[Entries taken from a collection]
★ ★ ★ ★
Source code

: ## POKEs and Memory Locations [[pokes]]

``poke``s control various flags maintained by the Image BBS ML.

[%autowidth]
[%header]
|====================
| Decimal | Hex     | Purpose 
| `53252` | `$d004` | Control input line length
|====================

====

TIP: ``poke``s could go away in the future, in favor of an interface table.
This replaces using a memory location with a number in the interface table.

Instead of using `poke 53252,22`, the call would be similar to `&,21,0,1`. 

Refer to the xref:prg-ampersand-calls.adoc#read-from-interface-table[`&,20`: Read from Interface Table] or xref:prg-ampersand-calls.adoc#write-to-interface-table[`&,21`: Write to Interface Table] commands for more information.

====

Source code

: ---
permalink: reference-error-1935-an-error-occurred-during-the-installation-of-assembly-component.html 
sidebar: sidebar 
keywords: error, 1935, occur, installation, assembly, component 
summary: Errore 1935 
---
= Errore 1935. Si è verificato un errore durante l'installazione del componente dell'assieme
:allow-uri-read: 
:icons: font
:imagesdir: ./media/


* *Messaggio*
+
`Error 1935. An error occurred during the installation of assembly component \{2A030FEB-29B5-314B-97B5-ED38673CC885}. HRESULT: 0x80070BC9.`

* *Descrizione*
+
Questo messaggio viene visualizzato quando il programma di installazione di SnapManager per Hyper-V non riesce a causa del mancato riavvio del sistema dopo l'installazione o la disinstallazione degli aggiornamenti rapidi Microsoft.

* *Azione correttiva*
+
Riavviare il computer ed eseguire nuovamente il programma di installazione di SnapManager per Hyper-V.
★ ★ ★ ★
PROBLEM TO WORK ON:
How many of the lines above contain the string "SnapManager"? Give the count alone.

OUTPUT OF THE TASK:
2